Any thoughts on the effectiveness, or otherwise of Fitbits etc.  
Discussion of various types.
Lot out there and could be an expensive mistake to buy one that doesn't suit.
Any input welcome.
Should explain, that my current phone is too large to carry in a pocket. so phone apps are not practical.


----------



## Matt Cycle (Nov 3, 2018)

I've never had a Fitbit type device but use Strava.  You could get the Strava app on your phone or a Garmin Forerunner and this will log all your walks/runs, cycles and swims (you'd need a waterproof Garmin or similar swim watch).  It's free to register and you can keep everything private or share some of it or all of it.  It works using GPS and can be a great motivator or just a record of what exercise you've done.


----------



## SkinnyLiz (Nov 5, 2018)

Using a phone app isn't practical.  Probably shoul have explained that in first post. i dont carry it in my pocket.


----------



## Northerner (Nov 5, 2018)

SkinnyLiz said:


> Using a phone app isn't practical.  Probably shoul have explained that in first post. i dont carry it in my pocket.

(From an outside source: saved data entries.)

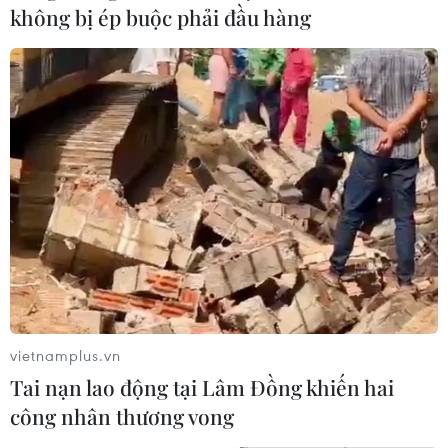
Thị trường phục hồi trong “nghi
không bị ép buộc phải đầu hàng
ngờ”: Điểm tựa nội lực và áp lực
phân hóa
01/08/2026 04:32
Phố Wall tăng điểm nhờ nhóm công
nghệ, bất chấp áp lực từ lãi suất
01/08/2026 03:28
Chứng khoán bứt tốc cuối phiên, chỉ
số VN-Index tăng gần 40 điểm
30/07/2026 08:47
vietnamplus.vn
Tai nạn lao động tại Lâm Đồng khiến hai
công nhân thương vong
Hoa Kỳ áp thuế bổ sung: Thị trường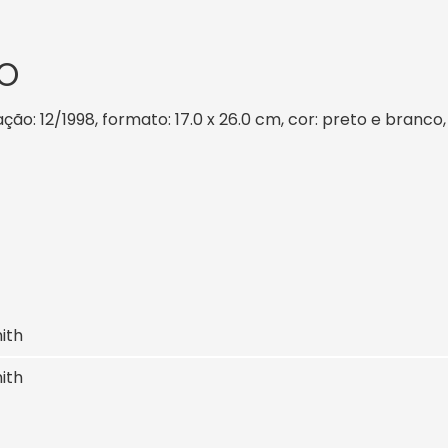
O
ação: 12/1998, formato: 17.0 x 26.0 cm, cor: preto e branco,
ith
ith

I use a Garmin Forerunner 35 GPS watch, very accurate measuring time, distance, steps, calories etc. It even has a built-in heart rate monitor  There are all sorts of features I never use, but are there if you need them


----------



## SkinnyLiz (Dec 23, 2018)

Have now got a Xiami Mi 2 Smart band.  Does the steps and heart rate, also sleep monitor - feature, not yet been able to access. 
its not so accurate, one morning didnt count a single step while i was on my feet in the kitchen, baking, washing up etc for hour and a half.  On the other hand, no extra steps added on car journeys.


----------



## TrevA (Dec 30, 2018)

I've got a 1st generation Garmin Vivoactive. It counts steps and can be paired with an HRM. It also has built in GPS so you can track your walk/run/cycle and post it on Garmin Connect and Strava. I don't use the GPS much as it drains the battery and I have a Garmin Cycle GPS unit.

I found the Vivoactive useful when I was unable to cycle last year and it is interesting to track your number of steps and sleep pattern, but it doesn't motivate me to do a certain number of steps per day, though that is probably because my main focus is cycling.

Tech has moved on a bit and the latest generation have built in HRM, and you can have music and even contactless payment on your watch, so you could go out without your phone, listen to music whilst running or walking and even pay for a coffee while you are out.

If you want reviews of particular devices then DC Rainmaker's website or YouTube channel have comprehensive reviews of many of the latest devices from Fitbits and the various Garmin devices.


----------